What to do
Would you restate each line of the data below word for word, without its pictures?

Extracted records
┌────────

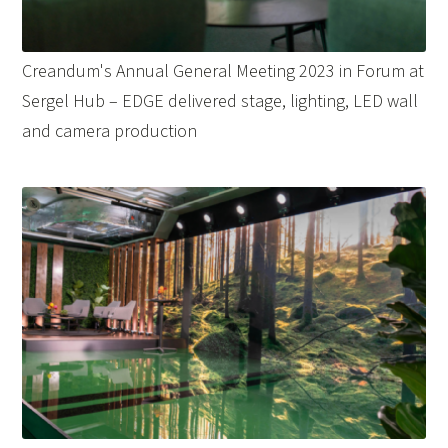
Creandum's Annual General Meeting 2023 in Forum at
Sergel Hub – EDGE delivered stage, lighting, LED wall
and camera production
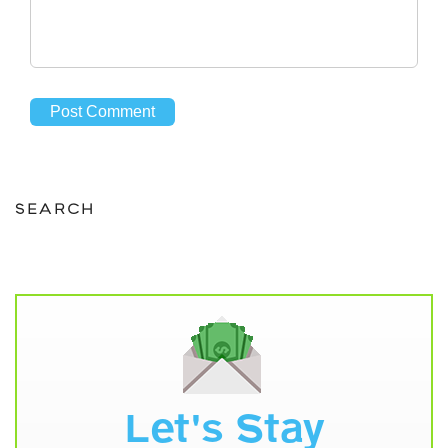
SEARCH
Let's Stay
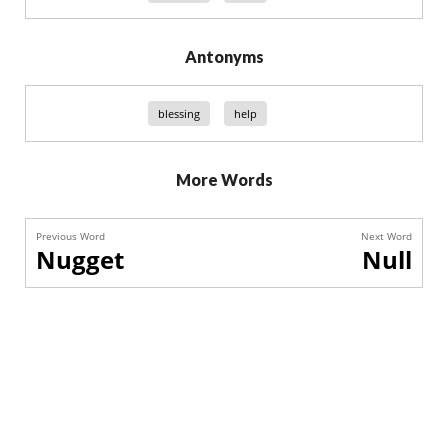
Antonyms
blessing
help
More Words
Previous Word
Next Word
Nugget
Null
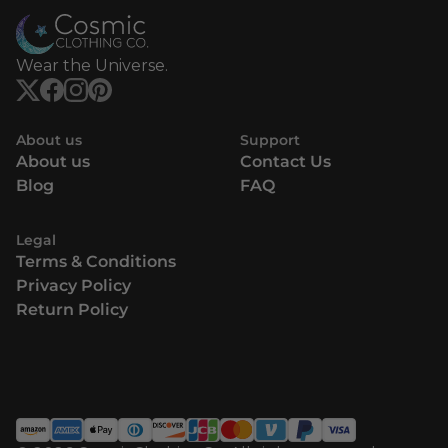
Wear the Universe.
About us
Support
About us
Contact Us
Blog
FAQ
Legal
Terms & Conditions
Privacy Policy
Return Policy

└────────

Output for this task
Creandum's Annual General Meeting 2023 in Forum at
Sergel Hub – EDGE delivered stage, lighting, LED wall
and camera production
SEARCH
Let's Stay
Antonyms
blessing
help
More Words
Previous Word
Next Word
Nugget
Null
Wear the Universe.
About us
Support
About us
Contact Us
Blog
FAQ
Legal
Terms & Conditions
Privacy Policy
Return Policy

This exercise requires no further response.